The best way to stop leaking urine when you exercise is to strengthen your pelvic floor muscles and modify HOW you perform your chosen activity to suit your pelvic floor.
According to the Continence Foundation of Australia:
‘…an Australian study found that over a three-month period, 50% of women aged 45–59 years of age experienced some degree of mild, moderate or severe urinary incontinence.’
Chances are if you’re one of these women you will compromise your involvement in exercise or stop it altogether due to the discomfort and embarrassment of bladder leakage.
…and I wouldn’t blame you if you did. Nor would I blame you if you kept on going ignoring your symptoms.
However, neither options are ideal.
A/ If you stop exercising altogether you are at a higher risk of developing a range of life-threatening conditions e.g. heart disease.
B/ If you avoid certain activities that you enjoy, you’ll miss out on pleasure. Now that would be a terrific shame.
C/ If you keep going regardless of your lack of bladder control, you can aggravate the issue further.
So, the goal is to continue to exercise in a way that’s agreeable with your pelvic floor.
To help you out, here are
5 Tips on How to Stop Leaking Urine When You Exercise
1. Strengthen Your Pelvic Floor Muscles.
You can do this by performing pelvic floor exercises regularly. With the correct technique, the right frequency, and loading you can experience improvements within just a couple of weeks. As you are getting stronger, you will be able to do more without leaking.
2. Adjust Your Technique.
This is all about pressure management. The more pressure you create on your pelvic floor during an exercise, the harder your pelvic floor needs to work to keep you continent. Here are some pressure reducing strategies to consider:
- Avoid your abdominal muscles tensing excessively during exercise. You might be surprised that you can perform the same with less straining. Move with ease.
- Breathe through all exercises.
- Work with your posture. Start by standing effortlessly upright, without tucking your bum and aim to align yourself.
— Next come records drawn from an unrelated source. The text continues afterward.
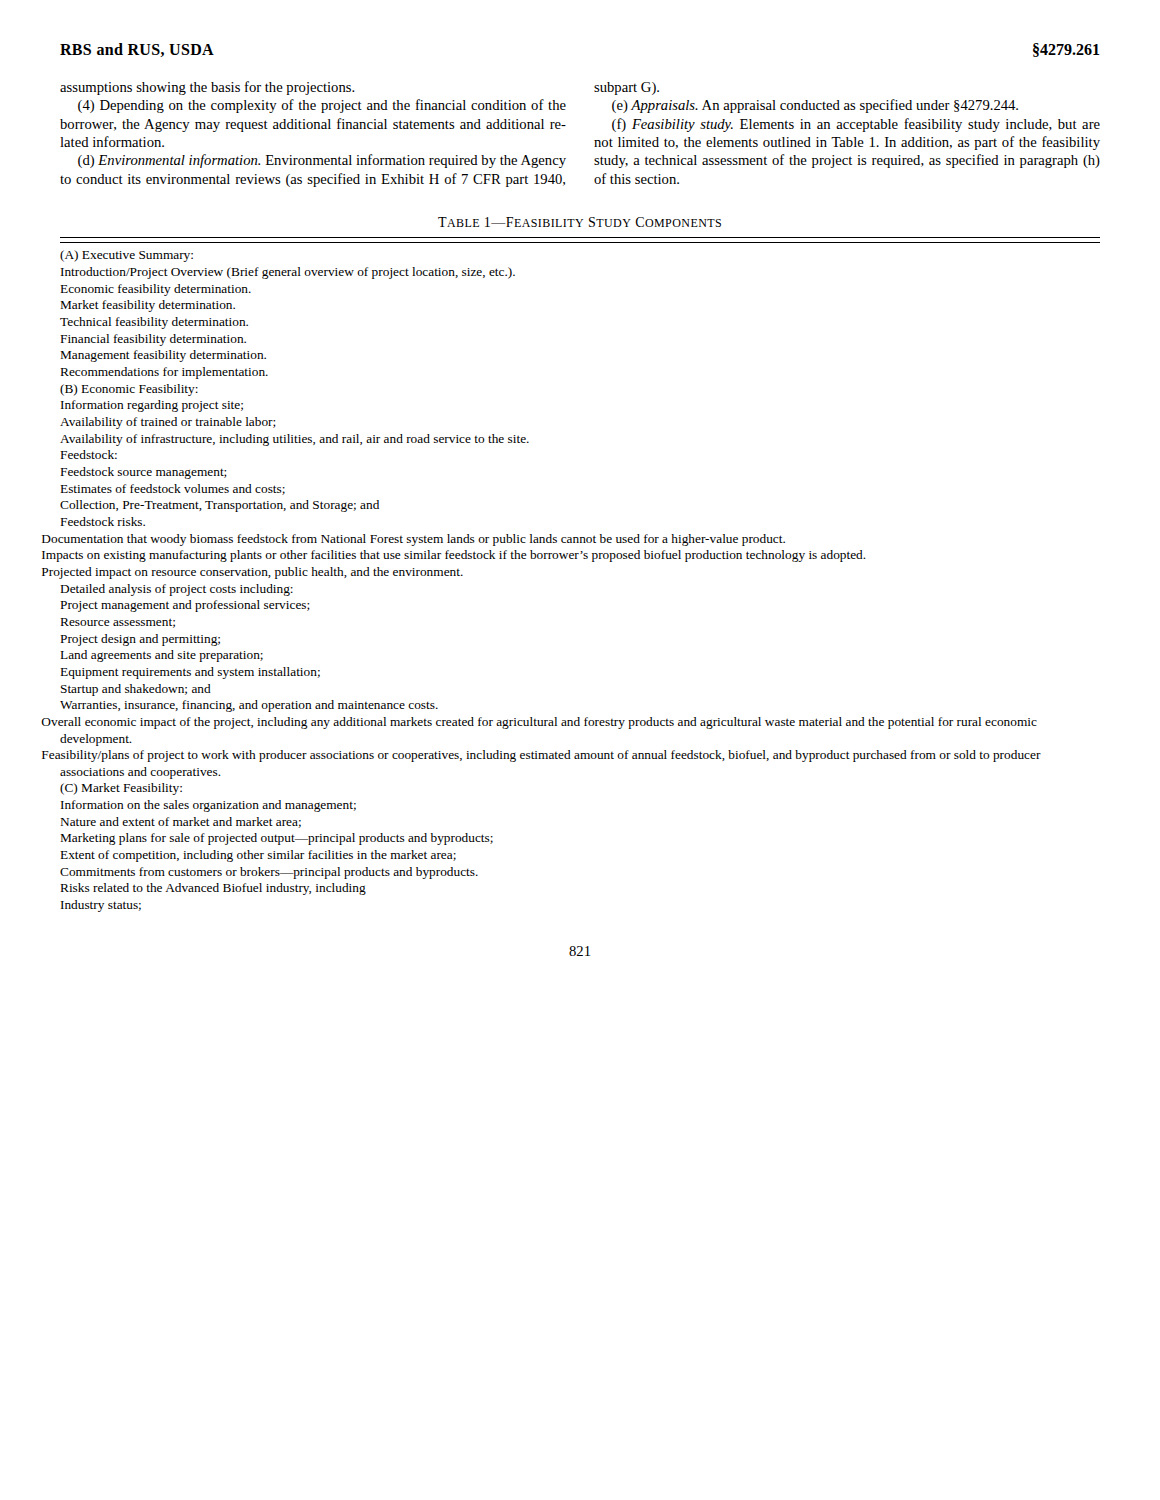RBS and RUS, USDA
§4279.261
assumptions showing the basis for the projections.
(4) Depending on the complexity of the project and the financial condition of the borrower, the Agency may request additional financial statements and additional related information.
(d) Environmental information. Environmental information required by the Agency to conduct its environmental reviews (as specified in Exhibit H of 7 CFR part 1940, subpart G).
(e) Appraisals. An appraisal conducted as specified under §4279.244.
(f) Feasibility study. Elements in an acceptable feasibility study include, but are not limited to, the elements outlined in Table 1. In addition, as part of the feasibility study, a technical assessment of the project is required, as specified in paragraph (h) of this section.
TABLE 1—FEASIBILITY STUDY COMPONENTS
| (A) Executive Summary: |
| Introduction/Project Overview (Brief general overview of project location, size, etc.). |
| Economic feasibility determination. |
| Market feasibility determination. |
| Technical feasibility determination. |
| Financial feasibility determination. |
| Management feasibility determination. |
| Recommendations for implementation. |
| (B) Economic Feasibility: |
| Information regarding project site; |
| Availability of trained or trainable labor; |
| Availability of infrastructure, including utilities, and rail, air and road service to the site. |
| Feedstock: |
| Feedstock source management; |
| Estimates of feedstock volumes and costs; |
| Collection, Pre-Treatment, Transportation, and Storage; and |
| Feedstock risks. |
| Documentation that woody biomass feedstock from National Forest system lands or public lands cannot be used for a higher-value product. |
| Impacts on existing manufacturing plants or other facilities that use similar feedstock if the borrower’s proposed biofuel production technology is adopted. |
| Projected impact on resource conservation, public health, and the environment. |
| Detailed analysis of project costs including: |
| Project management and professional services; |
| Resource assessment; |
| Project design and permitting; |
| Land agreements and site preparation; |
| Equipment requirements and system installation; |
| Startup and shakedown; and |
| Warranties, insurance, financing, and operation and maintenance costs. |
| Overall economic impact of the project, including any additional markets created for agricultural and forestry products and agricultural waste material and the potential for rural economic development. |
| Feasibility/plans of project to work with producer associations or cooperatives, including estimated amount of annual feedstock, biofuel, and byproduct purchased from or sold to producer associations and cooperatives. |
| (C) Market Feasibility: |
| Information on the sales organization and management; |
| Nature and extent of market and market area; |
| Marketing plans for sale of projected output—principal products and byproducts; |
| Extent of competition, including other similar facilities in the market area; |
| Commitments from customers or brokers—principal products and byproducts. |
| Risks related to the Advanced Biofuel industry, including |
| Industry status; |
821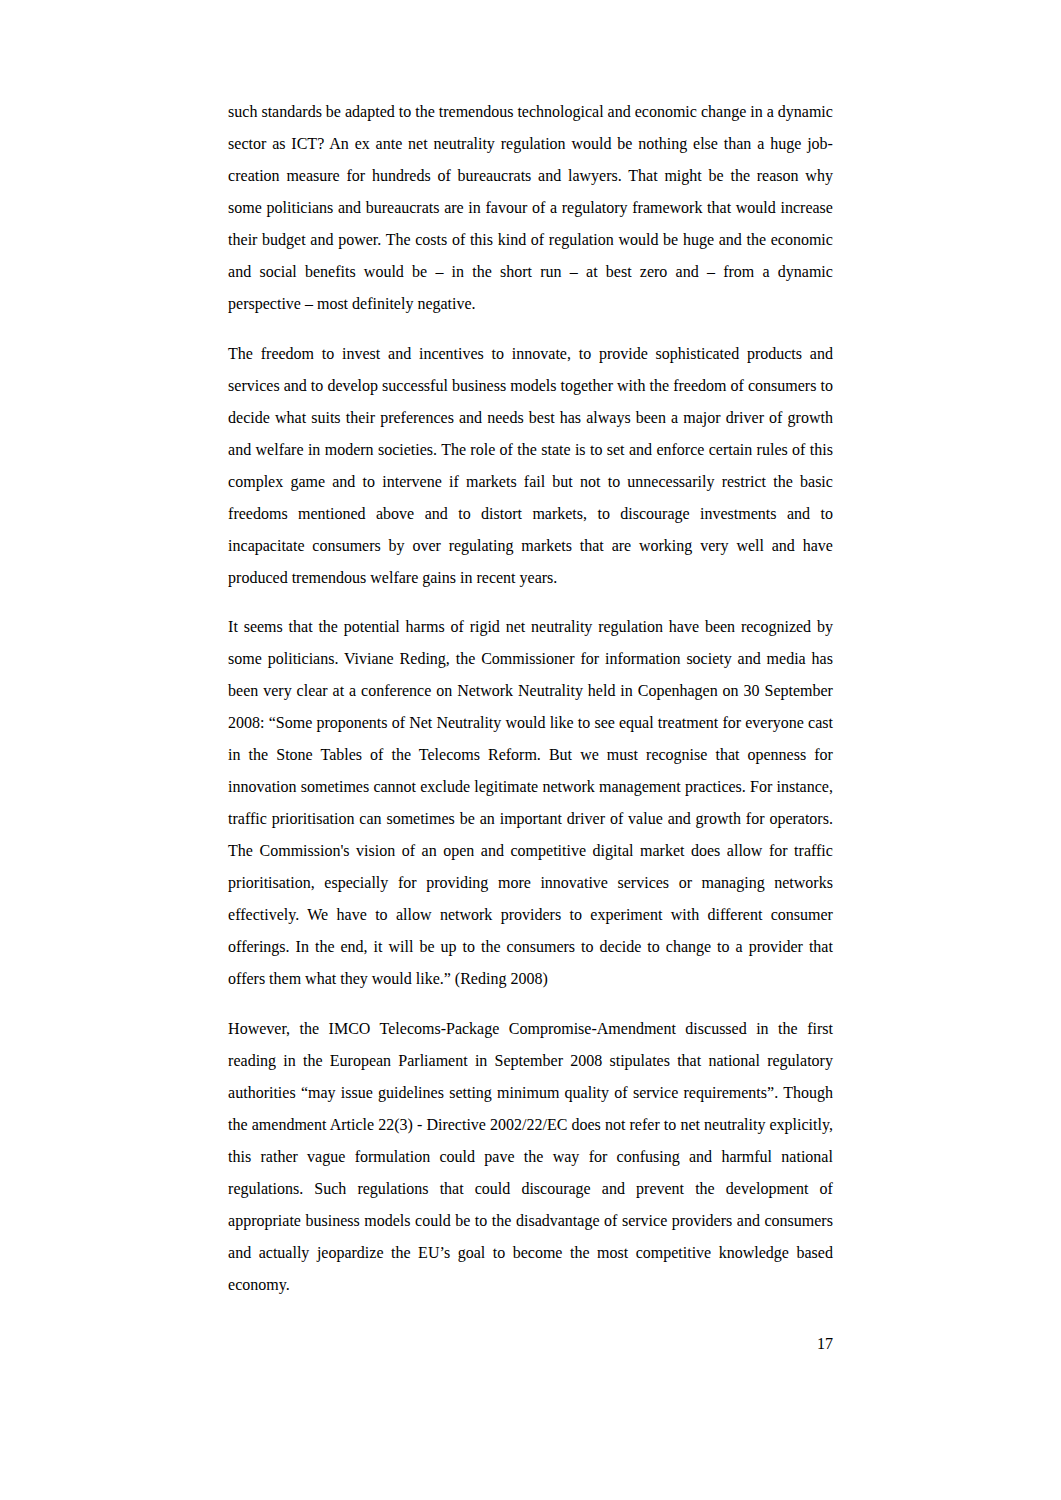such standards be adapted to the tremendous technological and economic change in a dynamic sector as ICT? An ex ante net neutrality regulation would be nothing else than a huge job-creation measure for hundreds of bureaucrats and lawyers. That might be the reason why some politicians and bureaucrats are in favour of a regulatory framework that would increase their budget and power. The costs of this kind of regulation would be huge and the economic and social benefits would be – in the short run – at best zero and – from a dynamic perspective – most definitely negative.
The freedom to invest and incentives to innovate, to provide sophisticated products and services and to develop successful business models together with the freedom of consumers to decide what suits their preferences and needs best has always been a major driver of growth and welfare in modern societies. The role of the state is to set and enforce certain rules of this complex game and to intervene if markets fail but not to unnecessarily restrict the basic freedoms mentioned above and to distort markets, to discourage investments and to incapacitate consumers by over regulating markets that are working very well and have produced tremendous welfare gains in recent years.
It seems that the potential harms of rigid net neutrality regulation have been recognized by some politicians. Viviane Reding, the Commissioner for information society and media has been very clear at a conference on Network Neutrality held in Copenhagen on 30 September 2008: “Some proponents of Net Neutrality would like to see equal treatment for everyone cast in the Stone Tables of the Telecoms Reform. But we must recognise that openness for innovation sometimes cannot exclude legitimate network management practices. For instance, traffic prioritisation can sometimes be an important driver of value and growth for operators. The Commission's vision of an open and competitive digital market does allow for traffic prioritisation, especially for providing more innovative services or managing networks effectively. We have to allow network providers to experiment with different consumer offerings. In the end, it will be up to the consumers to decide to change to a provider that offers them what they would like.” (Reding 2008)
However, the IMCO Telecoms-Package Compromise-Amendment discussed in the first reading in the European Parliament in September 2008 stipulates that national regulatory authorities “may issue guidelines setting minimum quality of service requirements”. Though the amendment Article 22(3) - Directive 2002/22/EC does not refer to net neutrality explicitly, this rather vague formulation could pave the way for confusing and harmful national regulations. Such regulations that could discourage and prevent the development of appropriate business models could be to the disadvantage of service providers and consumers and actually jeopardize the EU’s goal to become the most competitive knowledge based economy.
17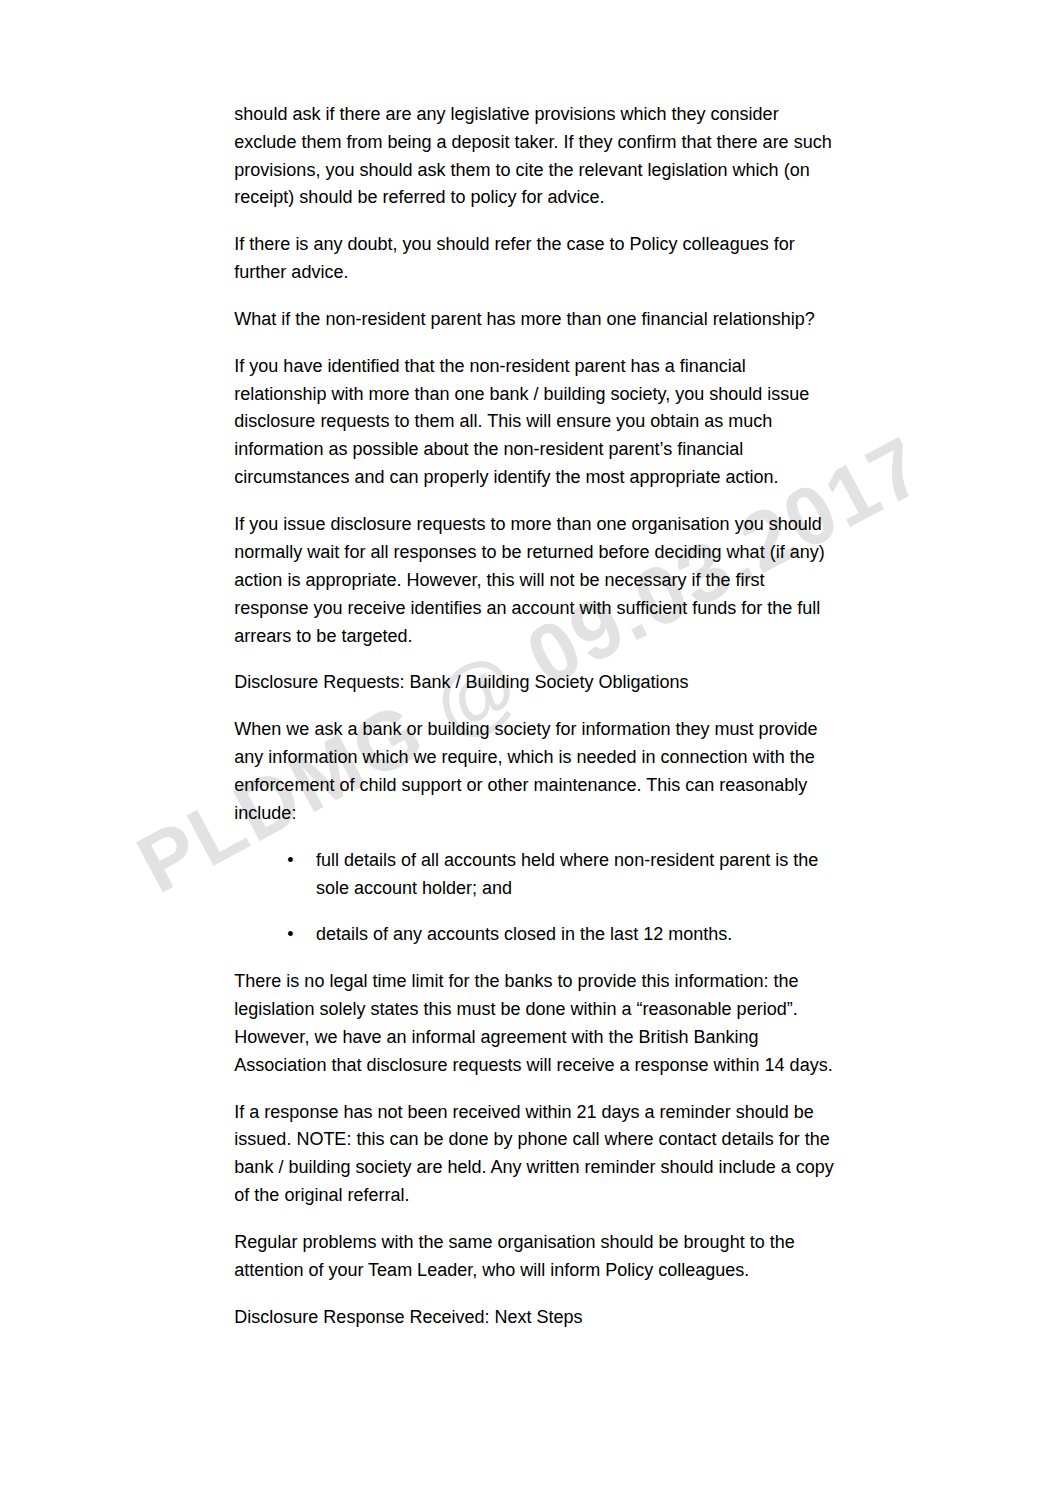PLDMG @ 09.03.2017
should ask if there are any legislative provisions which they consider exclude them from being a deposit taker. If they confirm that there are such provisions, you should ask them to cite the relevant legislation which (on receipt) should be referred to policy for advice.
If there is any doubt, you should refer the case to Policy colleagues for further advice.
What if the non-resident parent has more than one financial relationship?
If you have identified that the non-resident parent has a financial relationship with more than one bank / building society, you should issue disclosure requests to them all. This will ensure you obtain as much information as possible about the non-resident parent’s financial circumstances and can properly identify the most appropriate action.
If you issue disclosure requests to more than one organisation you should normally wait for all responses to be returned before deciding what (if any) action is appropriate. However, this will not be necessary if the first response you receive identifies an account with sufficient funds for the full arrears to be targeted.
Disclosure Requests: Bank / Building Society Obligations
When we ask a bank or building society for information they must provide any information which we require, which is needed in connection with the enforcement of child support or other maintenance. This can reasonably include:
full details of all accounts held where non-resident parent is the sole account holder; and
details of any accounts closed in the last 12 months.
There is no legal time limit for the banks to provide this information: the legislation solely states this must be done within a “reasonable period”. However, we have an informal agreement with the British Banking Association that disclosure requests will receive a response within 14 days.
If a response has not been received within 21 days a reminder should be issued. NOTE: this can be done by phone call where contact details for the bank / building society are held. Any written reminder should include a copy of the original referral.
Regular problems with the same organisation should be brought to the attention of your Team Leader, who will inform Policy colleagues.
Disclosure Response Received: Next Steps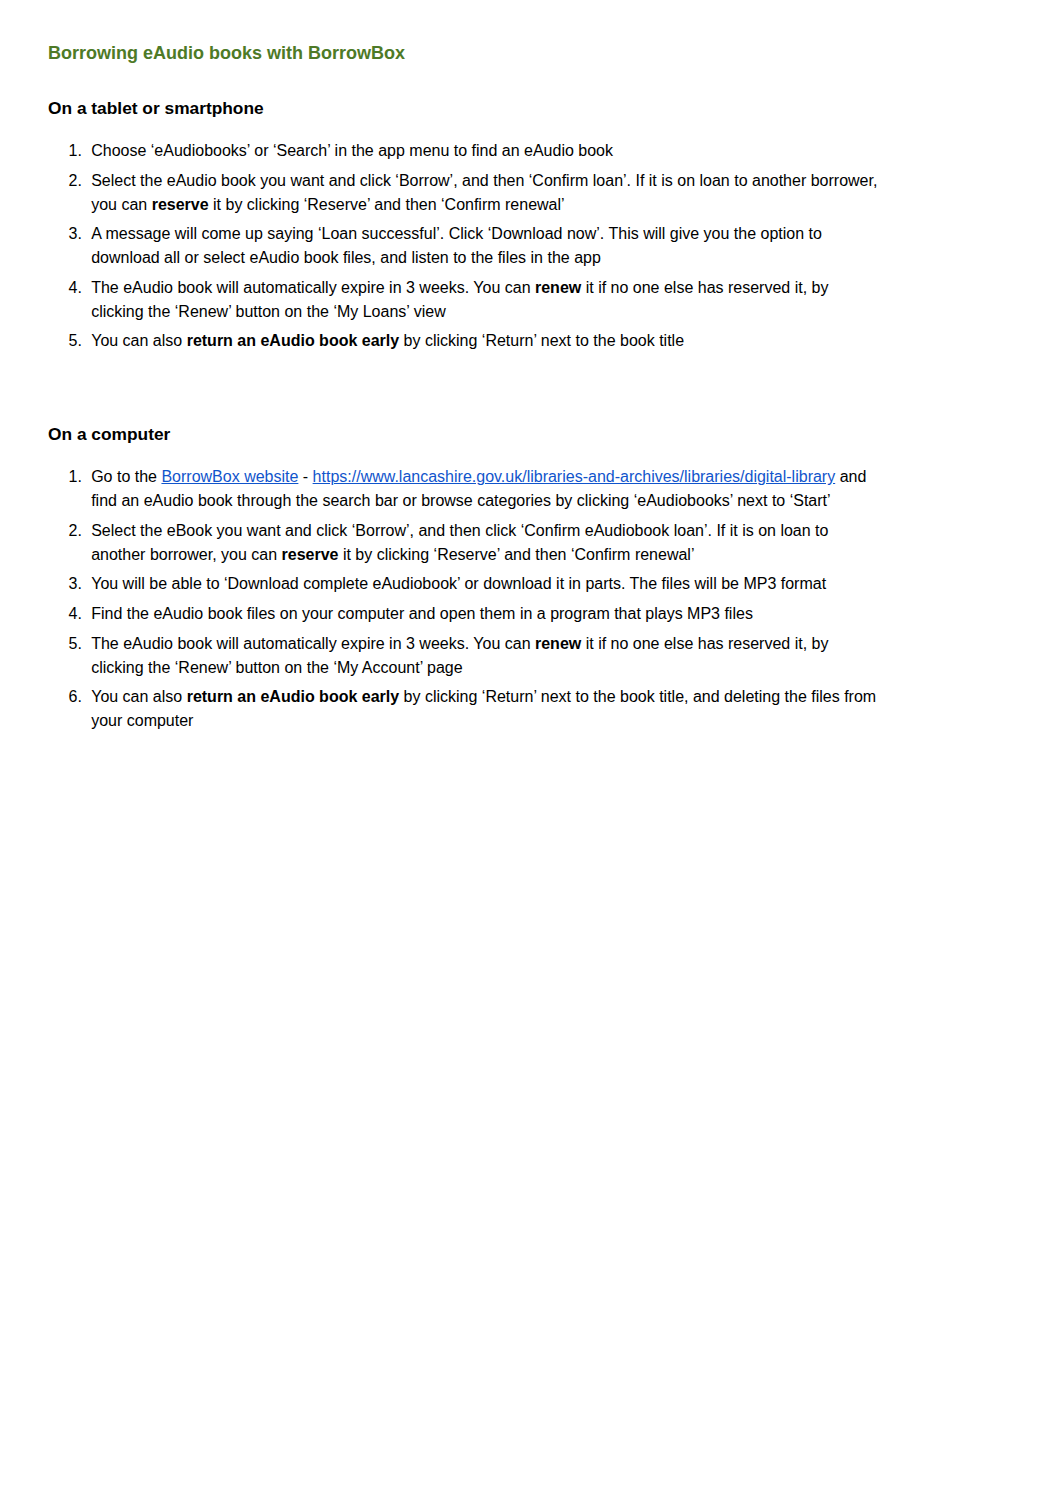Borrowing eAudio books with BorrowBox
On a tablet or smartphone
Choose ‘eAudiobooks’ or ‘Search’ in the app menu to find an eAudio book
Select the eAudio book you want and click ‘Borrow’, and then ‘Confirm loan’. If it is on loan to another borrower, you can reserve it by clicking ‘Reserve’ and then ‘Confirm renewal’
A message will come up saying ‘Loan successful’. Click ‘Download now’. This will give you the option to download all or select eAudio book files, and listen to the files in the app
The eAudio book will automatically expire in 3 weeks. You can renew it if no one else has reserved it, by clicking the ‘Renew’ button on the ‘My Loans’ view
You can also return an eAudio book early by clicking ‘Return’ next to the book title
On a computer
Go to the BorrowBox website - https://www.lancashire.gov.uk/libraries-and-archives/libraries/digital-library and find an eAudio book through the search bar or browse categories by clicking ‘eAudiobooks’ next to ‘Start’
Select the eBook you want and click ‘Borrow’, and then click ‘Confirm eAudiobook loan’. If it is on loan to another borrower, you can reserve it by clicking ‘Reserve’ and then ‘Confirm renewal’
You will be able to ‘Download complete eAudiobook’ or download it in parts. The files will be MP3 format
Find the eAudio book files on your computer and open them in a program that plays MP3 files
The eAudio book will automatically expire in 3 weeks. You can renew it if no one else has reserved it, by clicking the ‘Renew’ button on the ‘My Account’ page
You can also return an eAudio book early by clicking ‘Return’ next to the book title, and deleting the files from your computer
- Distribute the exertion the exercise demands throughout your body instead of focusing it on a smaller area.
3. Rebuild Gradually.
For tasks that break your pelvic floor threshold take a step back and re-start light and slow. As you gradually increase the load and intensity, observe what causes you to leak.
Find out if it’s a technic or muscle weakness issue (or both) that’s causing you to leak.
It’s worth rehearsing the revised technique light and slow and waiting for appropriate muscle strength to increase before progressing to the next level.
4. Modify Your Workout.
Try to perform the same exercise differently to eliminate the bladder control issue. For instance:
• Sit down for upper-body work.
• Lift a lighter load.
• Go low-impact instead of high.
• If you are a runner, walk on downward slopes.
• Exercise early in the morning.
• Lessen the duration of your overall workout.
• Reduce the number of consecutive repetitions.
• Plank on your knees.
These modifications may only need to be temporary. As your pelvic floor muscles strengthen, you might be able to go back to the original exercise without being overload for your pelvic floor.
5. Do Something Else.
If all the above doesn’t eliminate your pelvic floor symptoms, find something in the huge selection of exercises that you enjoy and is more suitable for your body for example: substitute leg presses for leg extensions.
If fixing leaking urine during exercise is beyond your capability and your symptoms persist consult with expert help from your personal trainer, GP and physiotherapist.
I hope this helps you to remain physically active without leaking.